Construction for the River Street Marketplace, expected to be a new gathering spot adding shops and restaurants to San Juan Capistrano’s historic downtown, broke ground this week after years of planning.
The 60,000-square-foot project should be completed in about 15 months, said Dan Almquist, managing partner at Frontier Real Estate Investments, which is developing the space. He said he hopes retailers and restaurateurs will be in and operating by spring 2023, mentioning plans for a full-service brewery, a local butcher and a cheesemonger.
“We talk internally about our projects having a soul,” Almquist said. “What’s so special about San Juan, the downtown and the Los Rios District? … I think that’s really going to come through when people come and visit.”
He wants the project to honor the area’s rich past – especially because it neighbors California’s oldest residential neighborhoods, the Los Rios District – but not be inauthentic, which he said led to the agriculturally inspired architecture with ample room for community gathering space. He said the development team often conferred with local residents, Native American leaders and city officials, getting input and advice for design and planning.
Stephen Rios, an eighth generation San Juan Capistrano resident and member of the Juaneño Band of Mission Indians, said he has appreciated the development’s on-the-ground work with the community over the past few years, and called the marketplace’s agricultural theme one of the “most important” parts of the project. Before city officials approved the project in 2019, Almquist reduced its footprint and made other revisions in response to concerns from some in the surround area.

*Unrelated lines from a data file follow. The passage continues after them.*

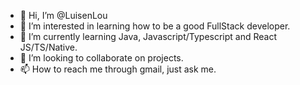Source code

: - 👋 Hi, I’m @LuisenLou
- 👀 I’m interested in learning how to be a good FullStack developer.
- 🌱 I’m currently learning Java, Javascript/Typescript and React JS/TS/Native.
- 💞️ I’m looking to collaborate on projects.
- 📫 How to reach me through gmail, just ask me.

<!---
LuisenLou/LuisenLou is a ✨ special ✨ repository because its `README.md` (this file) appears on your GitHub profile.
You can click the Preview link to take a look at your changes.
--->
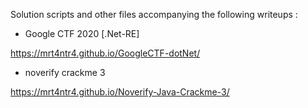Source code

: Solution scripts and other files accompanying the following writeups :

- Google CTF 2020 [.Net-RE]

https://mrt4ntr4.github.io/GoogleCTF-dotNet/

- noverify crackme 3

https://mrt4ntr4.github.io/Noverify-Java-Crackme-3/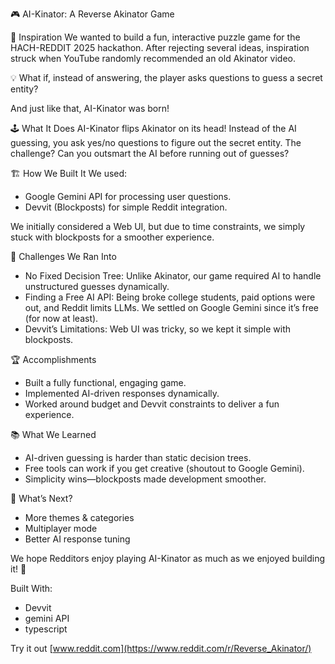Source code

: 🎮 AI-Kinator: A Reverse Akinator Game

🌟 Inspiration
We wanted to build a fun, interactive puzzle game for the HACH-REDDIT 2025 hackathon. After rejecting several ideas, inspiration struck when YouTube randomly recommended an old Akinator video.

💡 What if, instead of answering, the player asks questions to guess a secret entity?

And just like that, AI-Kinator was born!

🕹️ What It Does
AI-Kinator flips Akinator on its head! Instead of the AI guessing, you ask yes/no questions to figure out the secret entity. The challenge? Can you outsmart the AI before running out of guesses?

🏗️ How We Built It
We used:
- Google Gemini API for processing user questions.
- Devvit (Blockposts) for simple Reddit integration.

We initially considered a Web UI, but due to time constraints, we simply stuck with blockposts for a smoother experience.

🚧 Challenges We Ran Into
- No Fixed Decision Tree: Unlike Akinator, our game required AI to handle unstructured guesses dynamically.
- Finding a Free AI API: Being broke college students, paid options were out, and Reddit limits LLMs. We settled on Google Gemini since it’s free (for now at least).
- Devvit’s Limitations: Web UI was tricky, so we kept it simple with blockposts.

🏆 Accomplishments
- Built a fully functional, engaging game.
- Implemented AI-driven responses dynamically.
- Worked around budget and Devvit constraints to deliver a fun experience.

📚 What We Learned
- AI-driven guessing is harder than static decision trees.
- Free tools can work if you get creative (shoutout to Google Gemini).
- Simplicity wins—blockposts made development smoother.

🚀 What’s Next?
- More themes & categories
- Multiplayer mode
- Better AI response tuning

We hope Redditors enjoy playing AI-Kinator as much as we enjoyed building it! 🎉

Built With: 
- Devvit
- gemini API
- typescript
  
Try it out
[www.reddit.com](https://www.reddit.com/r/Reverse_Akinator/)
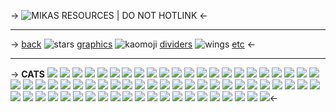 -> ![MIKAS RESOURCES | DO NOT HOTLINK](https://i.imgur.com/sTcOjMo.png) <-
***
-> [back](https://rentry.co/mikasresources) ![stars](https://i.imgur.com/goWtszd.gif) [graphics]() ![kaomoji](https://i.imgur.com/idu560v.gif) [dividers]() ![wings](https://i.imgur.com/7oSkkXe.gif) [etc]() <-
***
-> **CATS**
 ![](https://i.imgur.com/3Q4NjaQ.gif)  ![](https://i.imgur.com/hQYj6Qa.gif)  ![](https://i.imgur.com/hQYj6Qa.gif)  ![](https://i.imgur.com/q5gt3za.gif)  ![](https://i.imgur.com/VcvYdxP.gif)  ![](https://i.imgur.com/vHXt3HM.gif)  ![](https://i.imgur.com/Xl24DeF.gif)  ![](https://i.imgur.com/1NxdCEU.gif)  ![](https://i.imgur.com/ZNK6oBi.gif)  ![](https://i.imgur.com/9YtVtzf.gif)  ![](https://i.imgur.com/gue2Shk.gif)  ![](https://i.imgur.com/jhS67zQ.gif)  ![](https://i.imgur.com/CWUklEW.gif)  ![](https://i.imgur.com/rJGJuUX.gif)  ![](https://i.imgur.com/42rnCsP.gif)  ![](https://i.imgur.com/aR2qemF.gif)  ![](https://i.imgur.com/Uq8Jvjj.gif)  ![](https://i.imgur.com/0ZgKeIq.gif)  ![](https://i.imgur.com/pffirip.gif)  ![](https://i.imgur.com/fhpA9mL.gif)  ![](https://i.imgur.com/eZXYdZq.gif)  ![](https://i.imgur.com/EkzPcJ6.gif)  ![](https://i.imgur.com/JE0mq6W.gif)  ![](https://i.imgur.com/tifL7jL.gif)  ![](https://i.imgur.com/aVq2V8q.gif)  ![](https://i.imgur.com/WvtAqCz.gif)  ![](https://i.imgur.com/hqLJD68.gif)  ![](https://i.imgur.com/lCK8IPT.gif)  ![](https://i.imgur.com/yMUBZOJ.gif)  ![](https://i.imgur.com/NPAEXbc.gif)  ![](https://i.imgur.com/8SyGdlC.gif)  ![](https://i.imgur.com/ltx6RDq.gif)  ![](https://i.imgur.com/hnLbGAc.gif)  ![](https://i.imgur.com/MUTAeRb.gif)  ![](https://i.imgur.com/DlZFdHL.gif)  ![](https://i.imgur.com/BzVEZU1.gif)  ![](https://i.imgur.com/avlRWt0.gif)  ![](https://i.imgur.com/LVFx3PT.gif)  ![](https://i.imgur.com/c2hcifG.gif)  ![](https://i.imgur.com/LHLVh6q.gif)  ![](https://i.imgur.com/R8ust8l.gif)  ![](https://i.imgur.com/BBktIul.gif)  ![](https://i.imgur.com/35Dyt6J.gif)  ![](https://i.imgur.com/Z2TqCkC.gif)  ![](https://i.imgur.com/WJH4S2t.gif)  ![](https://i.imgur.com/6A3ywr0.gif)  ![](https://i.imgur.com/QkL8USq.gif)  ![](https://i.imgur.com/o9qMBB0.gif)  ![](https://i.imgur.com/qKLQfKH.gif)  ![](https://i.imgur.com/14cicpJ.gif) ![](https://i.imgur.com/VOHu7OI.gif) ![](https://i.imgur.com/YnQ1jFm.gif) ![](https://i.imgur.com/Aq6ZRls.gif) ![](https://i.imgur.com/CI6IUyr.gif) ![](https://i.imgur.com/r4y9LZd.gif) ![](https://i.imgur.com/35Dyt6J.gif) ![](https://i.imgur.com/NyfEOzD.gif) ![](https://i.imgur.com/X8wmzNs.gif) ![](https://i.imgur.com/BBhtjP4.png) ![](https://i.imgur.com/rvqqFQv.gif) ![](https://i.imgur.com/dUKCtbF.gif) ![](https://i.imgur.com/y8kfZyh.gif) ![](https://i.imgur.com/7vlYvsO.gif) ![](https://i.imgur.com/dMaekAR.gif) ![](https://i.imgur.com/EmxBQV0.gif) ![](https://i.imgur.com/bfflOvm.gif) ![](https://i.imgur.com/JzCCthC.gif)  ![](https://i.imgur.com/NY02gsh.gif)<-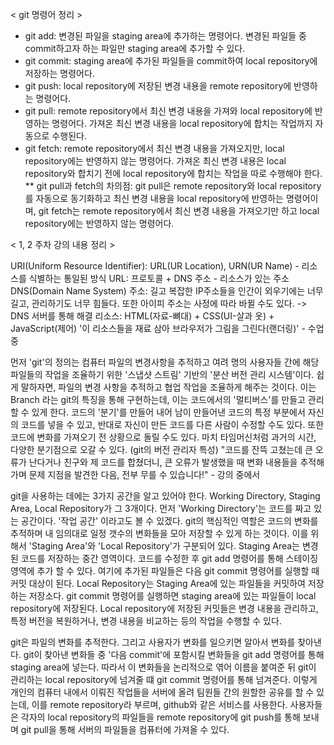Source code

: < git 명령어 정리 >
- git add: 변경된 파일을 staging area에 추가하는 명령어다. 변경된 파일들 중 commit하고자 하는 파일만 staging area에 추가할 수 있다.
- git commit: staging area에 추가된 파일들을 commit하여 local repository에 저장하는 명령어다.
- git push: local repository에 저장된 변경 내용을 remote repository에 반영하는 명령어다.
- git pull: remote repository에서 최신 변경 내용을 가져와 local repository에 반영하는 명령어다. 가져온 최신 변경 내용을 local repository에 합치는 작업까지 자동으로 수행된다.
- git fetch: remote repository에서 최신 변경 내용을 가져오지만, local repository에는 반영하지 않는 명령어다. 가져온 최신 변경 내용은 local repository와 합치기 전에 local repository에 합치는 작업을 따로 수행해야 한다.
** git pull과 fetch의 차의점: git pull은 remote repository와 local repository를 자동으로 동기화하고 최신 변경 내용을 local repository에 반영하는 명령어이며, git fetch는 remote repository에서 최신 변경 내용을 가져오기만 하고 local repository에는 반영하지 않는 명령어다.

< 1, 2 주차 강의 내용 정리 >

URI(Uniform Resource Identifier): URL(UR Location), URN(UR Name) - 리소스를 식별하는 통일된 방식
URL: 프로토콜 + DNS 주소 - 리소스가 있는 주소
DNS(Domain Name System) 주소: 길고 복잡한 IP주소들을 인간이 외우기에는 너무 길고, 관리하기도 너무 힘들다. 또한 아이피 주소는 사정에 따라 바뀔 수도 있다. -> DNS 서버를 통해 해결
리소스: HTML(자료-뼈대) + CSS(UI-살과 옷) + JavaScript(제어)
'이 리소스들을 재료 삼아 브라우저가 그림을 그린다(랜더링)' - 수업 중

먼저 'git'의 정의는 컴퓨터 파일의 변경사항을 추적하고 여려 명의 사용자들 간에 해당 파일들의 작업을 조율하기 위한 '스냅샷 스트림' 기반의 '분산 버전 관리 시스템'이다. 
쉽게 말하자면, 파일의 변경 사항을 추적하고 협업 작업을 조율하게 해주는 것이다.
이는 Branch 라는 git의 특징을 통해 구현하는데, 이는 코드에서의 '멀티버스'를 만들고 관리할 수 있게 한다.
코드의 '분기'를 만들어 내어 남이 만들어낸 코드의 특정 부분에서 자신의 코드를 넣을 수 있고, 반대로 자신이 만든 코드를 다른 사람이 수정할 수도 있다. 
또한 코드에 변화를 가져오기 전 상황으로 돌릴 수도 있다. 마치 타임머신처럼 과거의 시간, 다양한 분기점으로 오갈 수 있다. (git의 버전 관리자 특성)
"코드를 잔뜩 고쳤는데 큰 오류가 난다거나 친구와 제 코드를 합쳤더니, 큰 오류가 발생했을 때 변화 내용들을 추적해가며 문제 지점을 발견한 다음, 전부 무를 수 있습니다!" - 강의 중에서

git을 사용하는 데에는 3가지 공간을 알고 있어야 한다.
Working Directory, Staging Area, Local Repository가 그 3개이다.
먼저 'Working Directory'는 코드를 짜고 있는 공간이다. '작업 공간' 이라고도 볼 수 있겠다. 
git의 핵심적인 역할은 코드의 변화를 추적하며 내 임의대로 일정 갯수의 변화들을 모아 저장할 수 있게 하는 것이다. 이를 위해서 'Staging Area'와 'Local Repository'가 구분되어 있다.
Staging Area는 변경된 코드를 저장하는 중간 영역이다. 코드를 수정한 후 git add 명령어를 통해 스테이징 영역에 추가 할 수 있다. 여기에 추가된 파일들은 다음 git commit 명령어를 실행할 때 커밋 대상이 된다.
Local Repository는 Staging Area에 있는 파일들을 커밋하여 저장하는 저장소다. git commit 명령어를 실행하면 staging area에 있는 파일들이 local repository에 저장된다. Local repository에 저장된 커밋들은 변경 내용을 관리하고, 특정 버전을 복원하거나, 변경 내용을 비교하는 등의 작업을 수행할 수 있다.

git은 파일의 변화를 추적한다. 그리고 사용자가 변화를 일으키면 알아서 변화를 찾아낸다. 
git이 찾아낸 변화들 중 '다음 commit'에 포함시킬 변화들을 git add 명령어를 통해 staging area에 넣는다.
따라서 이 변화들을 논리적으로 엮어 이름을 붙여준 뒤 git이 관리하는 local repository에 넘겨줄 떄 git commit 명령어를 통해 넘겨준다.
이렇게 개인의 컴퓨터 내에서 이뤄진 작업들을 서버에 올려 팀원들 간의 원할한 공유를 할 수 있는데, 이를 remote repository라 부르며, github와 같은 서비스를 사용한다. 사용자들은 각자의 local repository의 파일들을 remote repository에 git push를 통해 보내며 git pull을 통해 서버의 파일들을 컴퓨터에 가져올 수 있다. 
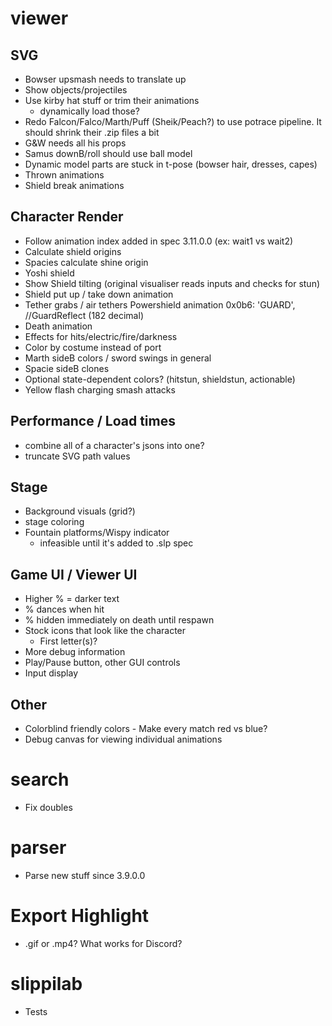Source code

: # viewer

## SVG

- Bowser upsmash needs to translate up
- Show objects/projectiles
- Use kirby hat stuff or trim their animations
  - dynamically load those?
- Redo Falcon/Falco/Marth/Puff (Sheik/Peach?) to use potrace pipeline. It should shrink their .zip files a bit
- G&W needs all his props
- Samus downB/roll should use ball model
- Dynamic model parts are stuck in t-pose (bowser hair, dresses, capes)
- Thrown animations
- Shield break animations

## Character Render

- Follow animation index added in spec 3.11.0.0 (ex: wait1 vs wait2)
- Calculate shield origins
- Spacies calculate shine origin
- Yoshi shield
- Show Shield tilting (original visualiser reads inputs and checks for stun)
- Shield put up / take down animation
- Tether grabs / air tethers
  Powershield animation 0x0b6: 'GUARD', //GuardReflect (182 decimal)
- Death animation
- Effects for hits/electric/fire/darkness
- Color by costume instead of port
- Marth sideB colors / sword swings in general
- Spacie sideB clones
- Optional state-dependent colors? (hitstun, shieldstun, actionable)
- Yellow flash charging smash attacks

## Performance / Load times

- combine all of a character's jsons into one?
- truncate SVG path values

## Stage

- Background visuals (grid?)
- stage coloring
- Fountain platforms/Wispy indicator
  - infeasible until it's added to .slp spec

## Game UI / Viewer UI

- Higher % = darker text
- % dances when hit
- % hidden immediately on death until respawn
- Stock icons that look like the character
  - First letter(s)?
- More debug information
- Play/Pause button, other GUI controls
- Input display

## Other

- Colorblind friendly colors - Make every match red vs blue?
- Debug canvas for viewing individual animations

# search

- Fix doubles

# parser

- Parse new stuff since 3.9.0.0

# Export Highlight

- .gif or .mp4? What works for Discord?

# slippilab

- Tests
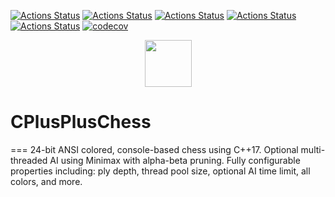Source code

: [![Actions Status](https://github.com/ripred/CPlusPlusChess/workflows/MacOS/badge.svg?branch=master)](https://github.com/ripred/CPlusPlusChess/actions)
[![Actions Status](https://github.com/ripred/CPlusPlusChess/workflows/Windows/badge.svg?branch=master)](https://github.com/ripred/CPlusPlusChess/actions)
[![Actions Status](https://github.com/ripred/CPlusPlusChess/workflows/Ubuntu/badge.svg?branch=master)](https://github.com/ripred/CPlusPlusChess/actions)
[![Actions Status](https://github.com/ripred/CPlusPlusChess/workflows/Style/badge.svg?branch=master)](https://github.com/ripred/CPlusPlusChess/actions)
[![Actions Status](https://github.com/ripred/CPlusPlusChess/workflows/Install/badge.svg?branch=master)](https://github.com/ripred/CPlusPlusChess/actions)
[![codecov](https://codecov.io/gh/ripred/CPlusPlusChess/branch/master/graph/badge.svg?branch=master)](https://codecov.io/gh/ripred/CPlusPlusChess)

<p align="center">
  <img src="https://repository-images.githubusercontent.com/254842585/4dfa7580-7ffb-11ea-99d0-46b8fe2f4170" height="75" width="auto" />

# CPlusPlusChess
===
24-bit ANSI colored, console-based chess using C++17.  Optional multi-threaded AI using Minimax with alpha-beta pruning.  Fully configurable properties including: ply depth, thread pool size, optional AI time limit, all colors, and more.


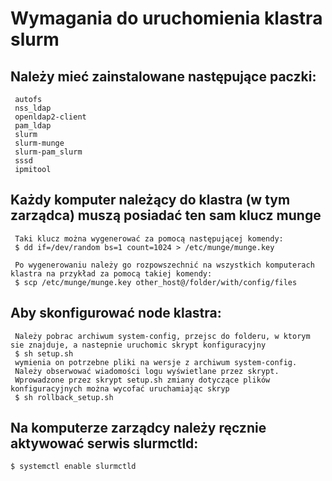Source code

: # Wymagania do uruchomienia klastra slurm

## Należy mieć zainstalowane następujące paczki:
     autofs
     nss_ldap
     openldap2-client
     pam_ldap
     slurm
     slurm-munge
     slurm-pam_slurm
     sssd
     ipmitool
     
## Każdy komputer należący do klastra (w tym zarządca) muszą posiadać ten sam klucz munge
     Taki klucz można wygenerować za pomocą następującej komendy:
     $ dd if=/dev/random bs=1 count=1024 > /etc/munge/munge.key

     Po wygenerowaniu należy go rozpowszechnić na wszystkich komputerach klastra na przykład za pomocą takiej komendy:
     $ scp /etc/munge/munge.key other_host@/folder/with/config/files
    
## Aby skonfigurować node klastra:
     Należy pobrac archiwum system-config, przejsc do folderu, w ktorym sie znajduje, a nastepnie uruchomic skrypt konfiguracyjny
     $ sh setup.sh
     wymienia on potrzebne pliki na wersje z archiwum system-config.
     Należy obserwować wiadomości logu wyświetlane przez skrypt.
     Wprowadzone przez skrypt setup.sh zmiany dotyczące plików konfiguracyjnych można wycofać uruchamiając skryp
     $ sh rollback_setup.sh

## Na komputerze zarządcy należy ręcznie aktywować serwis slurmctld:
    $ systemctl enable slurmctld
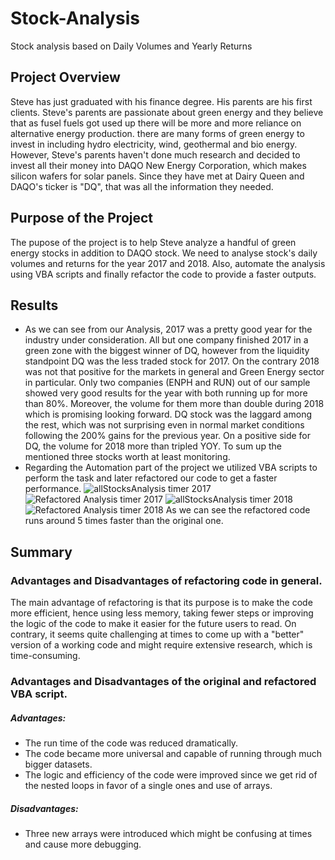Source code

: # Stock-Analysis
Stock analysis based on Daily Volumes and Yearly Returns
## Project Overview
Steve has just graduated with his finance degree. His parents are his first clients. Steve's parents are passionate about green energy and they believe that as fusel fuels got used up there will be more and more reliance on alternative energy production. there are many forms of green energy to invest in including hydro electricity, wind, geothermal and bio energy. However, Steve's parents haven't done much research and decided to invest all their money into DAQO New Energy Corporation, which makes silicon wafers for solar panels. Since they have met at Dairy Queen and DAQO's ticker is "DQ", that was all the information they needed. 
## Purpose of the Project
The pupose of the project is to help Steve analyze a handful of green energy stocks in addition to DAQO stock.
We need to analyse stock's daily volumes and returns for the year 2017 and 2018. Also, automate the analysis using VBA scripts and finally refactor the code to provide a faster outputs.
## Results
* As we can see from our Analysis, 2017 was a pretty good year for the industry under consideration. All but one company finished 2017 in a green zone with the biggest winner of DQ, however from the liquidity standpoint DQ was the less traded stock for 2017. On the contrary 2018 was not that positive for the markets in general and Green Energy sector in particular. Only two companies (ENPH and RUN) out of our sample showed very good results for the year with both running up for more than 80%. Moreover, the volume for them more than double during 2018 which is promising looking forward. DQ stock was the laggard among the rest, which was not surprising even in normal market conditions following the 200% gains for the previous year. On a positive side for DQ, the volume for 2018 more than tripled YOY. To sum up the mentioned three stocks worth at least monitoring.
* Regarding the Automation part of the project we utilized VBA scripts to perform the task and later refactored our code to get a faster performance.
![allStocksAnalysis timer 2017](https://user-images.githubusercontent.com/42978221/141705668-dc59efaa-fd1d-41fe-a3ac-02b4aa41f7d4.png)
![Refactored Analysis timer 2017](https://user-images.githubusercontent.com/42978221/141705690-0f688f3a-c83f-4911-8237-e768487f4bac.png)
![allStocksAnalysis timer 2018](https://user-images.githubusercontent.com/42978221/141705699-bb595f24-7184-4490-a035-6f7daf6dbd53.png)
![Refactored Analysis timer 2018](https://user-images.githubusercontent.com/42978221/141705706-a641159c-18e9-403b-a0e7-cc3d9b5bee05.png)
As we can see the refactored code runs around 5 times faster than the original one.
## Summary
### Advantages and Disadvantages of refactoring code in general.
The main advantage of refactoring is that its purpose is to make the code more efficient, hence using less memory, taking fewer steps or improving the logic of the code to make it easier for the future users to read. On contrary, it seems quite challenging at times to come up with a "better" version of a working code and might require extensive research, which is time-consuming.
### Advantages and Disadvantages of the original and refactored VBA script.
##### Advantages:
* The run time of the code was reduced dramatically.
* The code became more universal and capable of running through much bigger datasets.
* The logic and efficiency of the code were improved since we get rid of the nested loops in favor of a single ones and use of arrays.
##### Disadvantages:
* Three new arrays were introduced which might be confusing at times and cause more debugging.
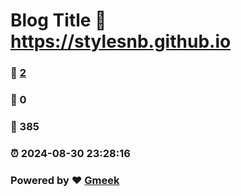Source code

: # Blog Title :link: https://stylesnb.github.io 
### :page_facing_up: [2](https://stylesnb.github.io/tag.html) 
### :speech_balloon: 0 
### :hibiscus: 385 
### :alarm_clock: 2024-08-30 23:28:16 
### Powered by :heart: [Gmeek](https://github.com/Meekdai/Gmeek)
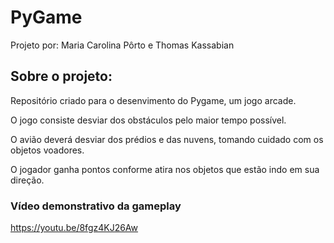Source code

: # PyGame
Projeto por: Maria Carolina Pôrto e Thomas Kassabian

## **Sobre o projeto:**

Repositório criado para o desenvimento do Pygame, um jogo arcade.


O jogo consiste desviar dos obstáculos pelo maior tempo possível.

O avião deverá desviar dos prédios e das nuvens, tomando cuidado com os objetos voadores. 

O jogador ganha pontos conforme atira nos objetos que estão indo em sua direção.

### Vídeo demonstrativo da gameplay
https://youtu.be/8fgz4KJ26Aw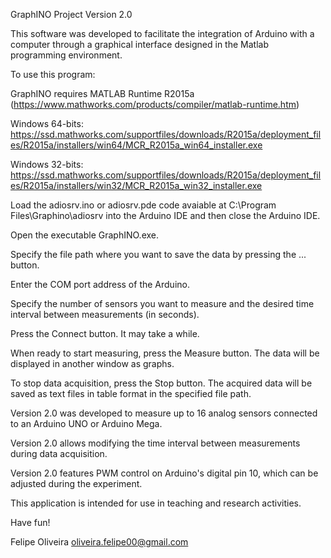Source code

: GraphINO Project
Version 2.0

This software was developed to facilitate the integration of Arduino with a computer through a graphical interface designed in the Matlab programming environment.

To use this program:

GraphINO requires MATLAB Runtime R2015a (https://www.mathworks.com/products/compiler/matlab-runtime.htm)

Windows 64-bits:
https://ssd.mathworks.com/supportfiles/downloads/R2015a/deployment_files/R2015a/installers/win64/MCR_R2015a_win64_installer.exe

Windows 32-bits:
https://ssd.mathworks.com/supportfiles/downloads/R2015a/deployment_files/R2015a/installers/win32/MCR_R2015a_win32_installer.exe

Load the adiosrv.ino or adiosrv.pde code avaiable at C:\Program Files\Graphino\adiosrv into the Arduino IDE and then close the Arduino IDE.

Open the executable GraphINO.exe.

Specify the file path where you want to save the data by pressing the ... button.

Enter the COM port address of the Arduino.

Specify the number of sensors you want to measure and the desired time interval between measurements (in seconds).

Press the Connect button. It may take a while.

When ready to start measuring, press the Measure button. The data will be displayed in another window as graphs.

To stop data acquisition, press the Stop button. The acquired data will be saved as text files in table format in the specified file path.

Version 2.0 was developed to measure up to 16 analog sensors connected to an Arduino UNO or Arduino Mega.

Version 2.0 allows modifying the time interval between measurements during data acquisition.

Version 2.0 features PWM control on Arduino's digital pin 10, which can be adjusted during the experiment.

This application is intended for use in teaching and research activities.

Have fun!

Felipe Oliveira
oliveira.felipe00@gmail.com
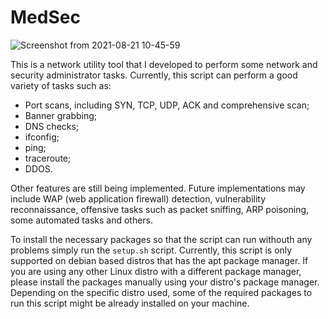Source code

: # MedSec

![Screenshot from 2021-08-21 10-45-59](https://user-images.githubusercontent.com/61552222/131221155-334eea00-10e1-465c-9017-9cccc2991473.png)


This is a network utility tool that I developed to perform some network and security administrator tasks. Currently, this script can perform a good variety of tasks such as:
- Port scans, including SYN, TCP, UDP, ACK and comprehensive scan;
- Banner grabbing;
- DNS checks;
- ifconfig;
- ping;
- traceroute;
- DDOS.

Other features are still being implemented. Future implementations may include WAP (web application firewall) detection, vulnerability reconnaissance, offensive tasks such as packet sniffing, ARP poisoning, some automated tasks and others.

To install the necessary packages so that the script can run withouth any problems simply run the `setup.sh` script. Currently, this script is only supported on debian based distros that has the apt package manager. If you are using any other Linux distro with a different package manager, please install the packages manually using your distro's package manager. Depending on the specific distro used, some of the required packages to run this script might be already installed on your machine.
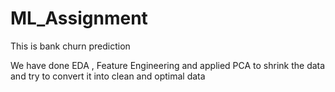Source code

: # ML_Assignment

This is bank churn prediction 

We have done EDA , Feature Engineering and applied PCA to shrink the data and try to convert it into clean and optimal data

“Dan continues to be sensitive of all our concerns about the importance of this land and Los Rios Street Neighborhood,” said Rios, whose family name is reflected in the historic district. “We still live in the community, we still live on this street, we are very close neighbors. We want this project to complement the way that we live and the way that we’ve always fought to protect this neighborhood and this land.”
While Rios said he isn’t necessarily a big fan of development, he said he appreciates how the River Street Marketplace has been planned, and knows his children and younger generations are excited for the new space and businesses.
”It looks like it’s going to be a real plus, we’d rather have this here than typical retail shops, typical office space,” Rios said. “It’s a place for the community to gather – to visit, to congregate, as part of a community.”
Almquist said he expects about 35 retailers or restaurants to occupy the River Street Marketplace, which will open up onto an inward-facing sprawling green area, with native plants and sitting areas. That design was, at the time, “breaking a lot of the traditional rules of retail,” he said, but now after almost two years of the pandemic, he thinks the outdoor aspect will be even more embraced.
The property was previously the Ito Nursery.
“I think it’s going to be well received, and it’s going to be better than we could have envisioned,” Almquist said. “It will be great not only for San Juan, but also the surrounding cities as well.”
Joel Rojas, the city’s development services director, said city officials are excited to see such a project embrace the history of the region.
“The city is very much looking forward to the project, the site was really underutilized for a number of years,” Rojas said. “We think (the River Street Marketplace) augments what people already have in the downtown area.”